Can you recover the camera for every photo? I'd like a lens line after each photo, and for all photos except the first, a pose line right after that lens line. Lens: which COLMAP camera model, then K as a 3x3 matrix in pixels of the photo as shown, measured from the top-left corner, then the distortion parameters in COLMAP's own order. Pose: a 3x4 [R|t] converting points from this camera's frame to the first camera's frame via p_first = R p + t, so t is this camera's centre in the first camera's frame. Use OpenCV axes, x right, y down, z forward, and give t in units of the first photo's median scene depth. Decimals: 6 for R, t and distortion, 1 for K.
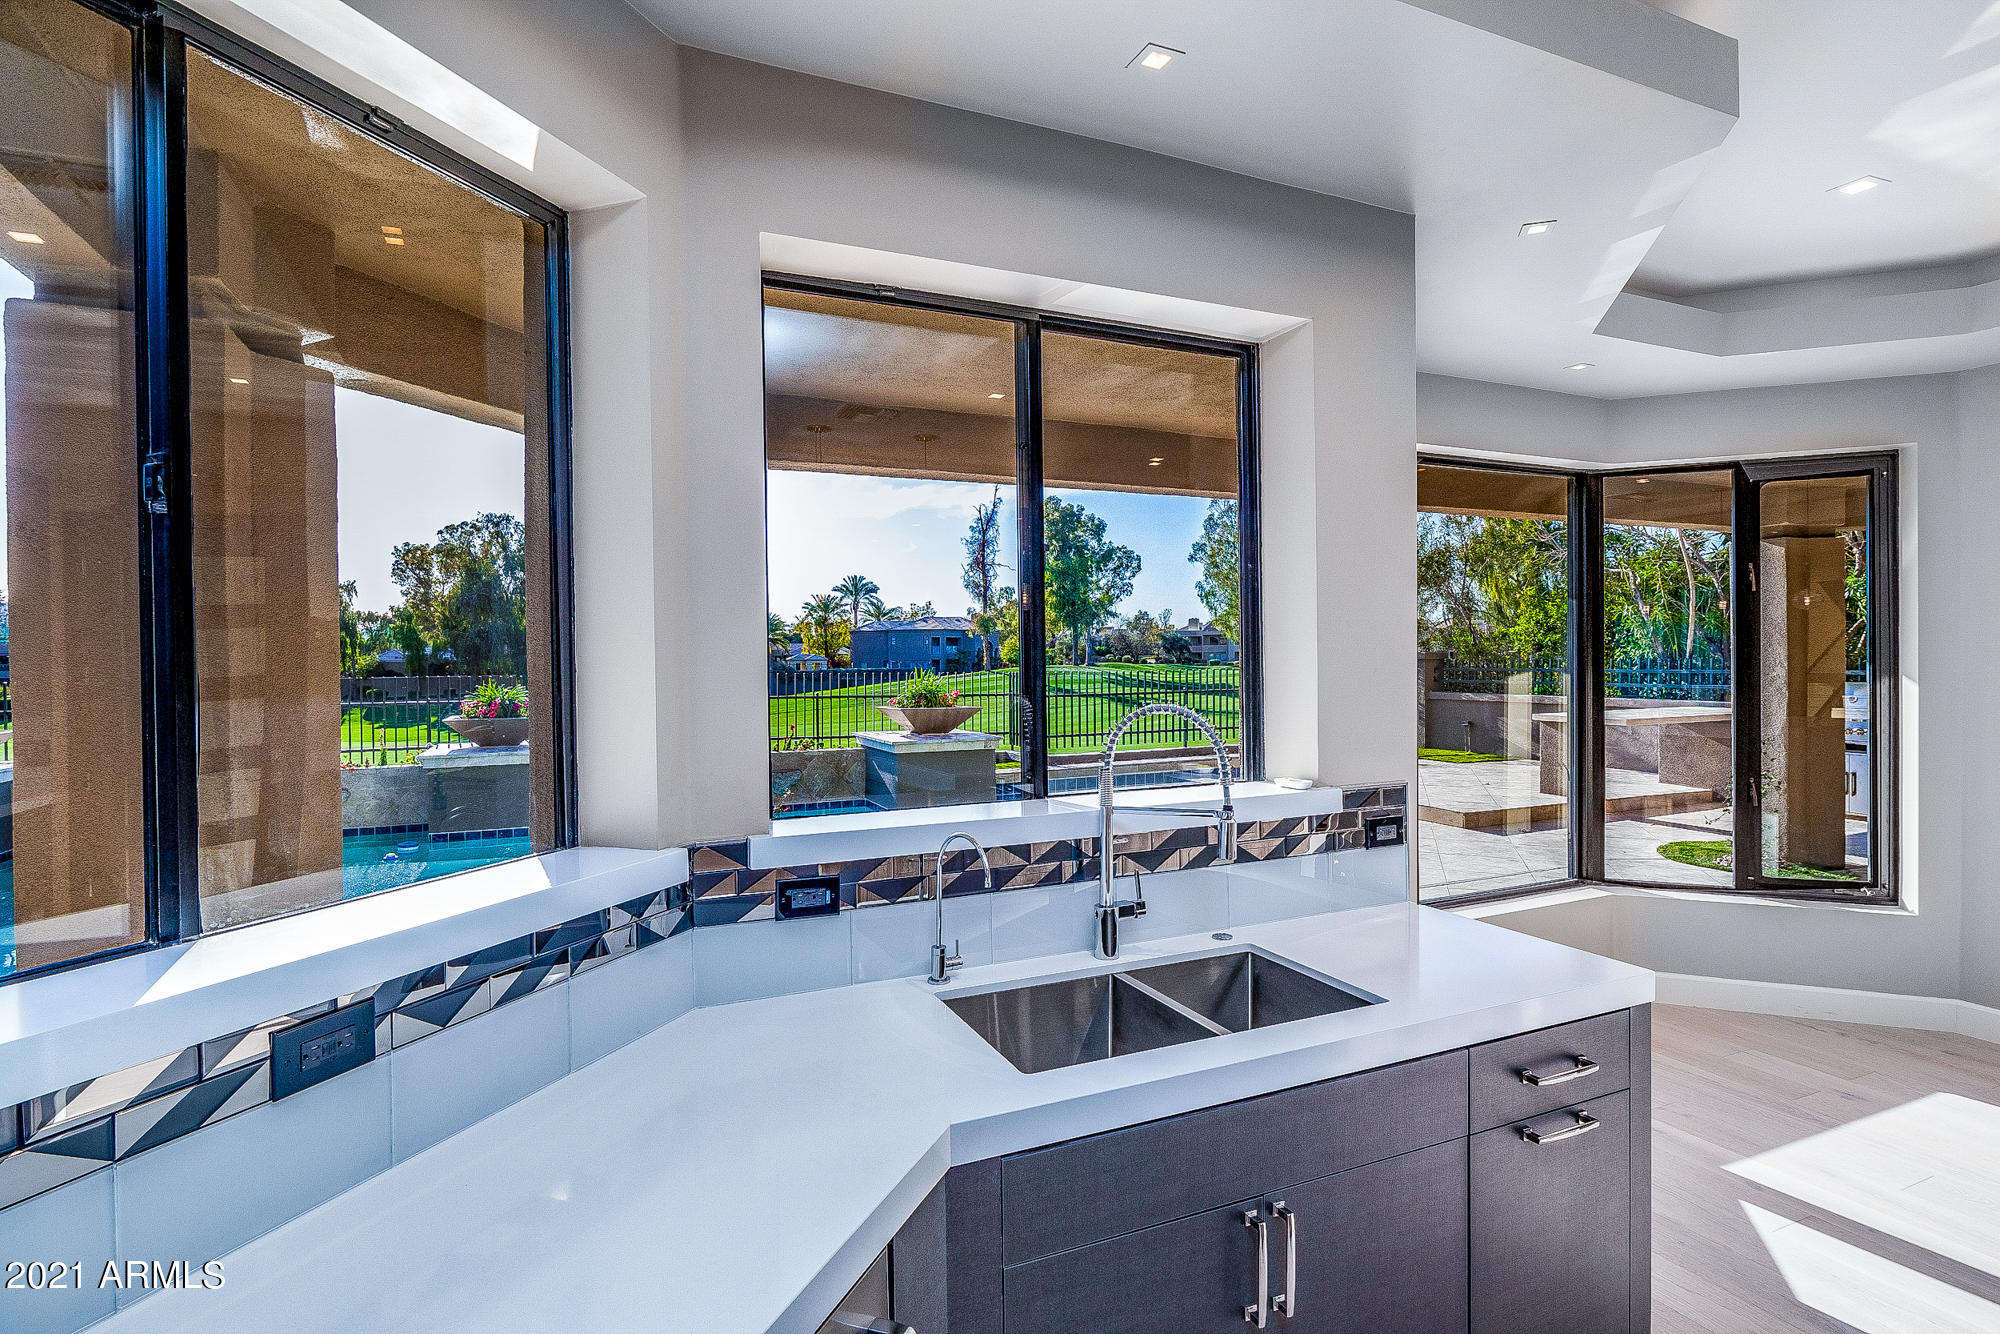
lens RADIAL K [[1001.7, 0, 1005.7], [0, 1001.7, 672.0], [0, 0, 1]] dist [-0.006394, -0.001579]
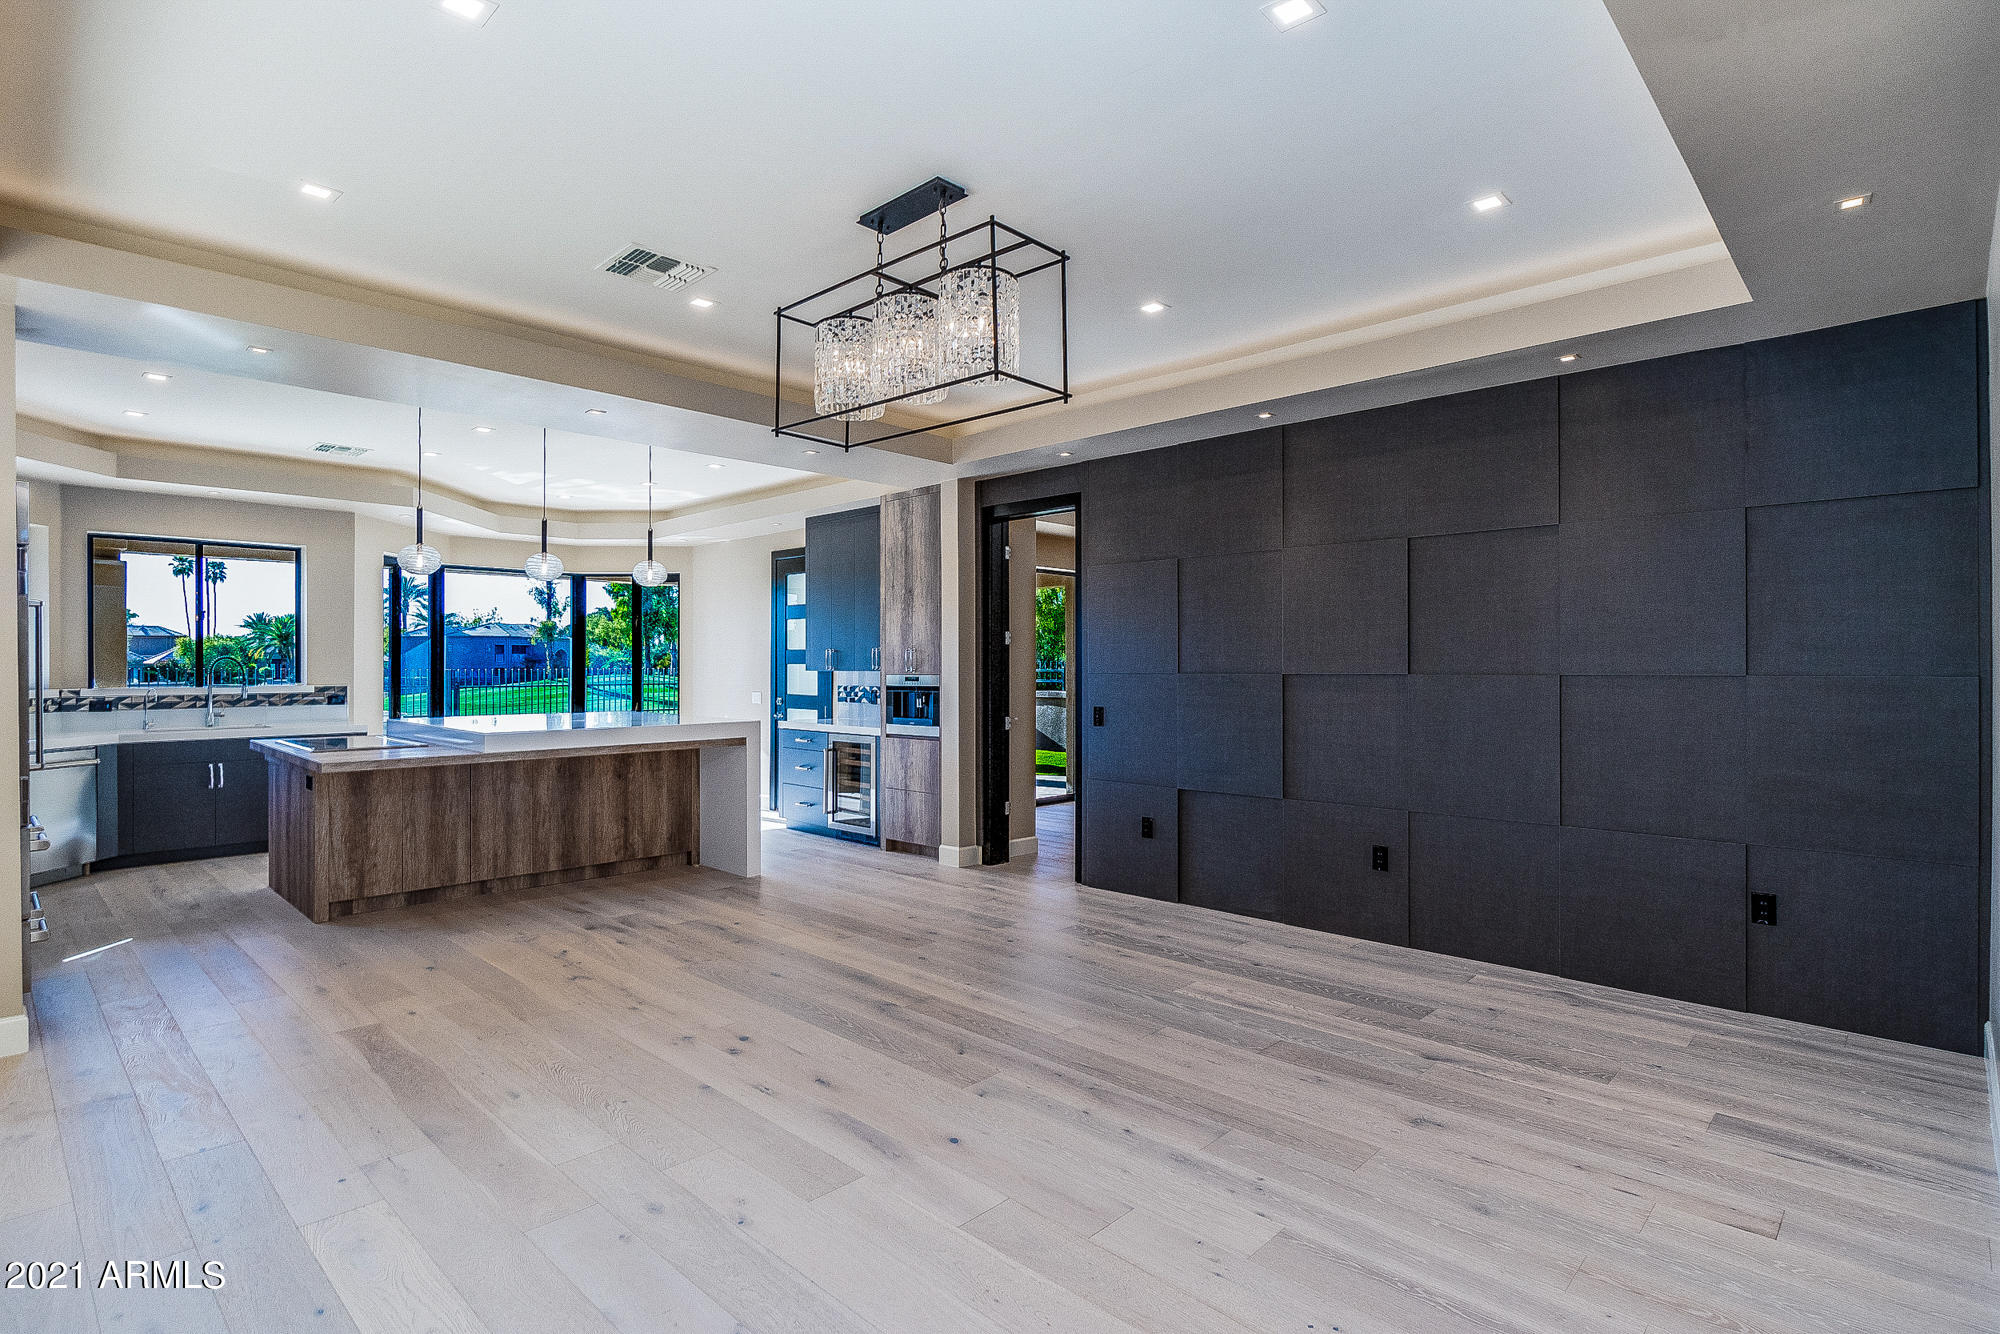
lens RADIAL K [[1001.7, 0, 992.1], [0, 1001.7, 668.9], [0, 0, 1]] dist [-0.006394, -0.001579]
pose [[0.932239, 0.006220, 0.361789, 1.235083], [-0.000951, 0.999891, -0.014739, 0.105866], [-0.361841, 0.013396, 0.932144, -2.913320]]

* * *

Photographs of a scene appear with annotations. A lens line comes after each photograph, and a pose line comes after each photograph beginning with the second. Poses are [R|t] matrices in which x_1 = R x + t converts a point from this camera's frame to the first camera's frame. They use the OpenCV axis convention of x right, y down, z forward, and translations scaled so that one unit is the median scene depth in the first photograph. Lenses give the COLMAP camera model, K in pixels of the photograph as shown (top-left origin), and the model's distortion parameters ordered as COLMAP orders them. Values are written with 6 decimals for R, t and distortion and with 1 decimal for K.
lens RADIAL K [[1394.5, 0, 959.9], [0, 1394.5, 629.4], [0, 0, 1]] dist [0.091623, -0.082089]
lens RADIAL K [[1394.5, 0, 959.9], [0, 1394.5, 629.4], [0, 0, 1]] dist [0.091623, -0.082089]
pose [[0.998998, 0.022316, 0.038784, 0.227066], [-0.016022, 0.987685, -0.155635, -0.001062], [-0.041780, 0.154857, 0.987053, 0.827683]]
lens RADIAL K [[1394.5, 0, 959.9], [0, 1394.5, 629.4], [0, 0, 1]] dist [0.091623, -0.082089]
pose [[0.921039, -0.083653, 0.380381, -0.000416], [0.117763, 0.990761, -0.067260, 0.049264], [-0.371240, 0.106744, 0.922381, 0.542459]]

# What the task requires:
Change "recover" to "estimate" in the entries above, from the line with "Can you recover" up to and including the line with "672.0], [0, 0, 1]] dist [-0.006394, -0.001579]", and give only those lines again with all else unchanged. Omit the pictures from your answer.

# Answer for the task:
Can you estimate the camera for every photo? I'd like a lens line after each photo, and for all photos except the first, a pose line right after that lens line. Lens: which COLMAP camera model, then K as a 3x3 matrix in pixels of the photo as shown, measured from the top-left corner, then the distortion parameters in COLMAP's own order. Pose: a 3x4 [R|t] converting points from this camera's frame to the first camera's frame via p_first = R p + t, so t is this camera's centre in the first camera's frame. Use OpenCV axes, x right, y down, z forward, and give t in units of the first photo's median scene depth. Decimals: 6 for R, t and distortion, 1 for K.
lens RADIAL K [[1001.7, 0, 1005.7], [0, 1001.7, 672.0], [0, 0, 1]] dist [-0.006394, -0.001579]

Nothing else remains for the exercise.